## [Fragmento para leer]
=-=-=

Visto en general, y en eso suelen coincidir los historiadores, el
franquismo tuvo tres etapas: dura, media y blanda. Algo así como el queso
curado, semicurado y de Burgos, más o menos. Conviene aquí repetir, para
entendernos mejor, que aquel largo statu quo postquam –o como se diga– de
cuatro décadas no fue, pese a las apariencias, un gobierno militar ni una
dictadura de ideología fascista; entre otras cosas porque Franco no tuvo otra
ideología que perpetuarse en un gobierno personal y autoritario, anticomunista
y católico a machamartillo; y al servicio de todo eso, o sea, de él mismo, puso
a España marcando el paso.
Naturalmente, el hábil gallego nunca habría podido sostenerse de no
gozar de amplias y fuertes complicidades. De una parte estaban las clases
dominantes de toda la vida: grandes terratenientes, alta burguesía industrial y
financiera (incluidas las familias que siempre cortaron el bacalao en el País Vasco
y Cataluña), que veían en el nuevo régimen una garantía para conservar lo que
años de turbulencia política y sindical, de república y de guerra, les habían
arrebatado o puesto en peligro.
A eso había que añadir una casta militar y funcionarial surgida de la
victoria, a la que estar en el bando vencedor hizo dueña de los resortes
sociales intermedios y aseguró la vida. Paralela a esta última surgió otra
clase más turbia, o más bien emergió de nuevo, siempre la misma (esa
podredumbre eterna, tan vinculada a la puerca condición humana, que nunca
desaparece pues se limita a transformarse, adaptándose hábilmente a cada
momento).
Me refiero a los sinvergüenzas capaces de medrar en cualquier
circunstancia, con rojos, blancos o azules, aprovechándose del dolor, la
desgracia o la miseria de sus semejantes: una nutrida plaga de estraperlistas,
especuladores, explotadores y gentuza sin escrúpulos a la que nadie fusila
nunca, porque suele ser ella quien está detrás, inextinguible, comprando
favores y señalando entre la gente honrada a quien fusilar, real o
metafóricamente hablando.
Y al final de todo, en la parte baja de la pirámide, sosteniendo sobre
sus hombros a grandes empresarios y financieros, funcionarios con poder,
estraperlistas y militares, estaba la gran masa de los españoles, vencedores o
vencidos, destrozados por tres años de barbarie y matanza, ansiosos todos ellos
por vivir y olvidar –pocas ideas de libertad sobreviven a la necesidad de comer
caliente–, pagando con la sumisión y el miedo el precio de la derrota, los
vencidos, y con el olvido y el silencio los que se habían batido el cobre en el
bando de los vencedores. Devueltos éstos últimos, sin beneficio ninguno, a sus
sueldos de miseria, a sus talleres y fábricas, a la azada de campesino o el
cayado de pastor; mientras quienes no habían visto una trinchera y un máuser ni
de lejos se paseaban ahora entre Pasapoga y Chicote, fumándose un puro,
llevando del brazo a la señora –o a la amante– con abrigo de visón.

=-=-=

## [Orden de trabajo 1]
Muestra cada línea del listado de abajo que contenga la palabra "highest". Ten en cuenta las mayúsculas y minúsculas.

=-=-=

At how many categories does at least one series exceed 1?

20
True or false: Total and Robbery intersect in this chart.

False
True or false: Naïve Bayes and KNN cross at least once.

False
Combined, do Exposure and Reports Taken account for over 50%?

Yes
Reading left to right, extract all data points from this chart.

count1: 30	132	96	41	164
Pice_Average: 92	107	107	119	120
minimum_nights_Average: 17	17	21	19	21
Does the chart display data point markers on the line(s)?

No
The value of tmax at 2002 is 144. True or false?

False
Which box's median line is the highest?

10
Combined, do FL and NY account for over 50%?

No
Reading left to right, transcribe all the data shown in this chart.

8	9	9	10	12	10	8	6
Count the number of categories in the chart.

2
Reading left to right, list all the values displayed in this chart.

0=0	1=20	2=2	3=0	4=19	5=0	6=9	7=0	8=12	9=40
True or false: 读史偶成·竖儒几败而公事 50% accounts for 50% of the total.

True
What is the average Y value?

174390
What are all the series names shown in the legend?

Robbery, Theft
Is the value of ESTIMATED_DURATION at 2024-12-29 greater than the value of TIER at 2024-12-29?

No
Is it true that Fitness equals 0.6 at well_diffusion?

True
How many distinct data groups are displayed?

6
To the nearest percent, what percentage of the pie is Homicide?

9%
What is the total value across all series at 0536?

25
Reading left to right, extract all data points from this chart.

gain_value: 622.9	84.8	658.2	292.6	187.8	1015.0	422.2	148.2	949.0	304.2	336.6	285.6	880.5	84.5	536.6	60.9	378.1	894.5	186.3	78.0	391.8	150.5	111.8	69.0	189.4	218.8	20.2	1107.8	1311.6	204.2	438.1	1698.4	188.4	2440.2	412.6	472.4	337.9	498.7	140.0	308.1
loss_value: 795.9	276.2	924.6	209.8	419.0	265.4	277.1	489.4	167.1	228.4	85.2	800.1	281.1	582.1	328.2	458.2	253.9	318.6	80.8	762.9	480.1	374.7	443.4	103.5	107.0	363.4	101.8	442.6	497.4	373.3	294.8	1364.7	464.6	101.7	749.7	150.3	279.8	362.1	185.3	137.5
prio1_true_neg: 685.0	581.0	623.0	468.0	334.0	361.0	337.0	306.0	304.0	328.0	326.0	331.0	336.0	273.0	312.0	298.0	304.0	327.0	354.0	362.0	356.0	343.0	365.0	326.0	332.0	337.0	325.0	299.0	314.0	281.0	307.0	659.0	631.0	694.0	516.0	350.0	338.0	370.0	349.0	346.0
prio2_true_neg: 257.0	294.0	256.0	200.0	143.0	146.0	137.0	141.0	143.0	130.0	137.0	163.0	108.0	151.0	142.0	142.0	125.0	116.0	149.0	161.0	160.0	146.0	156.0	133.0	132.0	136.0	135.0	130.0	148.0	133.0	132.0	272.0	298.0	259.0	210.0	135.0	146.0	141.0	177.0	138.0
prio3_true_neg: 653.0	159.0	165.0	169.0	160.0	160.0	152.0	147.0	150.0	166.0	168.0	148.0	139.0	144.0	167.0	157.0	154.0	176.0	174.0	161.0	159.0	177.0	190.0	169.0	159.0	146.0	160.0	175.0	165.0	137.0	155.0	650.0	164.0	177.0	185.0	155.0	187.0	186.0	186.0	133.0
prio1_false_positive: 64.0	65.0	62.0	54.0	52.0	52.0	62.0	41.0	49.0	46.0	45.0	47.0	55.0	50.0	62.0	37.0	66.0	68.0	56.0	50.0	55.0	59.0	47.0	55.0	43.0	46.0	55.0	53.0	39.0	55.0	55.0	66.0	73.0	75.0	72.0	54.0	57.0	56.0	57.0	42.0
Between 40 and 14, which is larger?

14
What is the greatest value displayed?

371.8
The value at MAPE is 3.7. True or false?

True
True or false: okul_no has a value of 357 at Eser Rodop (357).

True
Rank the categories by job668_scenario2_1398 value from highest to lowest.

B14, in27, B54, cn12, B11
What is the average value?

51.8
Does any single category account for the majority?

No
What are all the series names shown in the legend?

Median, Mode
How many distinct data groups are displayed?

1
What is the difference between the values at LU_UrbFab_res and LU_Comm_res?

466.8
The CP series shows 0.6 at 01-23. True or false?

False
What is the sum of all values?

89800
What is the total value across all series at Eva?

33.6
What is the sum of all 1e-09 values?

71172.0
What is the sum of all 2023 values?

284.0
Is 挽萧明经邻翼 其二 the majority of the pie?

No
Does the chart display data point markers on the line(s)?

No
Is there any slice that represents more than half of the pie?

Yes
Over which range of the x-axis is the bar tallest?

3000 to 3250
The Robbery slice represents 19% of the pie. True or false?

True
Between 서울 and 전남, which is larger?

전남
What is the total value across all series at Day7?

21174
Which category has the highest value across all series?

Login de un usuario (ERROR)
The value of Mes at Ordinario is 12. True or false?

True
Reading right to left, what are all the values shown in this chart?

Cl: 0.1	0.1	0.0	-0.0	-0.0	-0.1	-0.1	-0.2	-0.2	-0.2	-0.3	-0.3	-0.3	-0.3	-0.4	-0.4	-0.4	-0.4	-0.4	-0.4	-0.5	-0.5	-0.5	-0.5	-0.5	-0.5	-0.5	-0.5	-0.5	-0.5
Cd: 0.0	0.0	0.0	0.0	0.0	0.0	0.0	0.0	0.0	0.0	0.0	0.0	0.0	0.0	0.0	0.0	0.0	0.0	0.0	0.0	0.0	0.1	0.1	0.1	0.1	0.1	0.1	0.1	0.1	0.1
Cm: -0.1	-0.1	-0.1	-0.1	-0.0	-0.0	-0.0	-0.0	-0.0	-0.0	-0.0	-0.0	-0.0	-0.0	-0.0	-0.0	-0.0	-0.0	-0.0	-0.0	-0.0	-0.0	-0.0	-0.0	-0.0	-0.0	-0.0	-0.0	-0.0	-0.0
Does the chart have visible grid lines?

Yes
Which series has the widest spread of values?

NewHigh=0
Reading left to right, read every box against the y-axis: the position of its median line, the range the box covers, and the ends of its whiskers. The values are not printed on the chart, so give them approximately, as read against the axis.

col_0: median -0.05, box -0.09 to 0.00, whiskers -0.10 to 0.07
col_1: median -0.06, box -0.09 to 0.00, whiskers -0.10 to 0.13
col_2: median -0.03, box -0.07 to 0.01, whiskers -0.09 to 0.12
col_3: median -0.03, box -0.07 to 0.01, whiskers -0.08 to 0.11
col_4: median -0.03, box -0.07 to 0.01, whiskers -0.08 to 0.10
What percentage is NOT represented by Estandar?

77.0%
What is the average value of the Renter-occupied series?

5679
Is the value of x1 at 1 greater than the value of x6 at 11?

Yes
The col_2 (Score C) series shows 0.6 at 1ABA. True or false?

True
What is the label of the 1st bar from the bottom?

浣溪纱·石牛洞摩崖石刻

=-=-=

## [Orden de trabajo 2]
Cita literalmente el pasaje del texto sobre el franquismo que va desde "Visto en general, y" hasta "marcando el paso.", ambos incluidos.

## [Respuesta esperada 1]
Which box's median line is the highest?
Rank the categories by job668_scenario2_1398 value from highest to lowest.
Which category has the highest value across all series?

## [Respuesta esperada 2]
Visto en general, y en eso suelen coincidir los historiadores, el
franquismo tuvo tres etapas: dura, media y blanda. Algo así como el queso
curado, semicurado y de Burgos, más o menos. Conviene aquí repetir, para
entendernos mejor, que aquel largo statu quo postquam –o como se diga– de
cuatro décadas no fue, pese a las apariencias, un gobierno militar ni una
dictadura de ideología fascista; entre otras cosas porque Franco no tuvo otra
ideología que perpetuarse en un gobierno personal y autoritario, anticomunista
y católico a machamartillo; y al servicio de todo eso, o sea, de él mismo, puso
a España marcando el paso.